TEXT SECTION below:

Further, our decision in Leake was based primarily on Blakely’s prior conviction exception, which appears to incorporate its own admission exception. In Shepard v. United States, __ U.S. __, 125 S. Ct. 1254, 1262-63 (2005), the United States Supreme Court addressed the use of admissions to support the Blakely prior conviction exception. The United States sought to enhance the defendant’s sentence under a statute that mandates a minimum sentence for felons who have three prior convictions for violent felonies or serious drug offenses. Shepard, 125 S. Ct. at 1257-58. The Court had previously held that because some states have very expansive definitions of burglary, an attempted enhancement under this statute can only be based on a prior burglary conviction involving a building, not cars or boats. Taylor v. United States, 495 U.S. 575, 598-602 (1990). In Shepard, the Court concluded that a sentencing court can look to the indictment or information, jury instructions, or the plea agreement in the prior proceeding to determine whether the prior burglary conviction involved a building. Shepard, 125 S. Ct. at 1259-60. Because all of Shepard’s prior burglary convictions were pursuant to guilty pleas that did not specify whether they involved buildings, the United States urged the district court to look to the police reports and complaint applications—documents that were not part of the record in the plea hearings on the factual basis for the three guilty pleas—to prove this additional fact. Id. at 1258.

End of TEXT SECTION.

■ YOUR INSTRUCTIONS
Pick up the court passage about Shepard and prior burglary convictions right after its last sentence, and write the next part. The data that follows has no connection to the passage above.

DATASET CONTENT below:

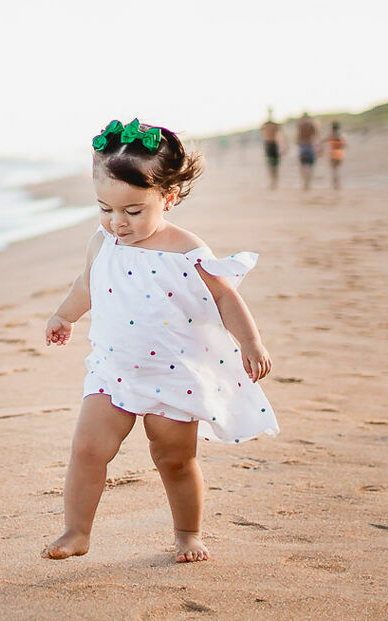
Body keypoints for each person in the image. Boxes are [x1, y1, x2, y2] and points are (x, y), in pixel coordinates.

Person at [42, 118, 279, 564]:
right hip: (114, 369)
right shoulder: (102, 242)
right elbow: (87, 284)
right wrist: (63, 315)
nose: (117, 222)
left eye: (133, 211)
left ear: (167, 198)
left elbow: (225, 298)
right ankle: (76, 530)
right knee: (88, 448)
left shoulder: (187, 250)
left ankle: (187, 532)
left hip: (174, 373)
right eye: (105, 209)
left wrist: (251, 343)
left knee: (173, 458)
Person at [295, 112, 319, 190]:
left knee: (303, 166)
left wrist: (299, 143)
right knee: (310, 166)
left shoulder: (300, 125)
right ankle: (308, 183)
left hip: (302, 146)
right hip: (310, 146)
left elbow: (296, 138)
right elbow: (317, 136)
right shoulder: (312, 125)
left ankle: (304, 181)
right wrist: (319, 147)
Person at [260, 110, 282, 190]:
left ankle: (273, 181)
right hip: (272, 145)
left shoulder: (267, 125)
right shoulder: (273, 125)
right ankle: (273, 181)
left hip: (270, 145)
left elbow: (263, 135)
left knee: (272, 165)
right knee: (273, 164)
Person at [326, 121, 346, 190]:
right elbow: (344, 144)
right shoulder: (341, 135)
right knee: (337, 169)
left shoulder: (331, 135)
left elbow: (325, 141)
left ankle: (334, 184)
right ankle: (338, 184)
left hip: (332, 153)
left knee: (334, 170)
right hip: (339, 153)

End of DATASET CONTENT.
DATASET CONTENT below:

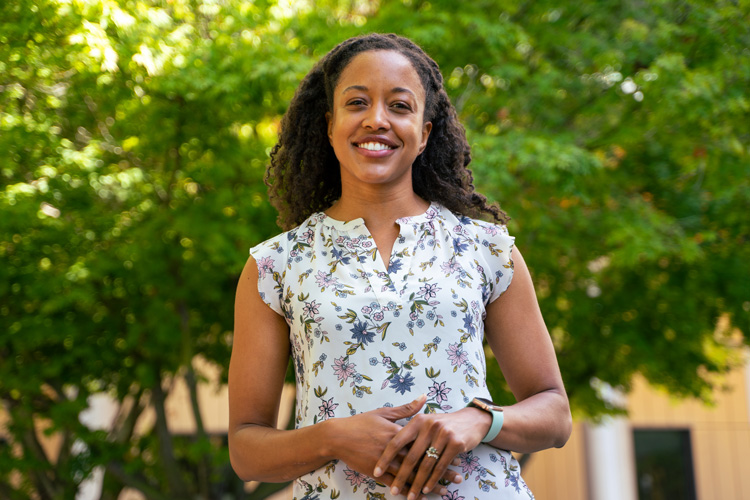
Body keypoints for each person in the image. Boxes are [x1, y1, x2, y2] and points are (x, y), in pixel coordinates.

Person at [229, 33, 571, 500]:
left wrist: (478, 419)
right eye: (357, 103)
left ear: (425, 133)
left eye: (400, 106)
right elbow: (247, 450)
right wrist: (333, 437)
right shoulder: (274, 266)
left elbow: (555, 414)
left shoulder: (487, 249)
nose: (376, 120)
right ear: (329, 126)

End of DATASET CONTENT.

■ RESULT OF THIS EXERCISE
Although resting its holding primarily on statutory interpretation grounds and not addressing the jury trial waiver issue, the Court did note a “serious [risk] of unconstitutionality” with the United States’ proposal in light of the Apprendi line of cases. Shepard, 125 S. Ct. at 1262-63. Accordingly, it limited proof of a defendant’s prior guilty plea—i.e. his admissions—to “the terms of the charging document, the terms of a plea agreement or transcript of colloquy between judge and defendant in which the factual basis for the plea was confirmed by the defendant, or to some comparable judicial record of this information.” Id. at 1263 (emphasis added). Although the Court has not further clarified the scope of the admissions that may be considered to satisfy Blakely’s prior convictions exception, Shepard suggests that admissions to support Blakely’s prior convictions exception may not need to be precisely the same as those used to satisfy Blakely’s admissions exception when that exception is standing alone. Of course, we need not address that narrow issue here because the prior convictions exception is not presented here. But, we do conclude that the focus in Leake on the prior convictions exception provides a further basis to distinguish it from the present case.
We hold that where a defendant requests and is denied a jury determination of a fact necessary to enhance the sentence beyond the range of the presumptive guideline sentence, any statements the defendant makes subsequent to that denial may not be considered for the purposes of the Blakely admissions exception.
The state in oral argument raised the issue of remedy should we affirm the court of appeals. The state argued that we should remand to the district court for resentencing, with directions that the district court impanel a jury to determine the sentencing factors required by section 609.11. The state suggested that the district court’s authority to impanel a jury can be based on the inherent power of the court.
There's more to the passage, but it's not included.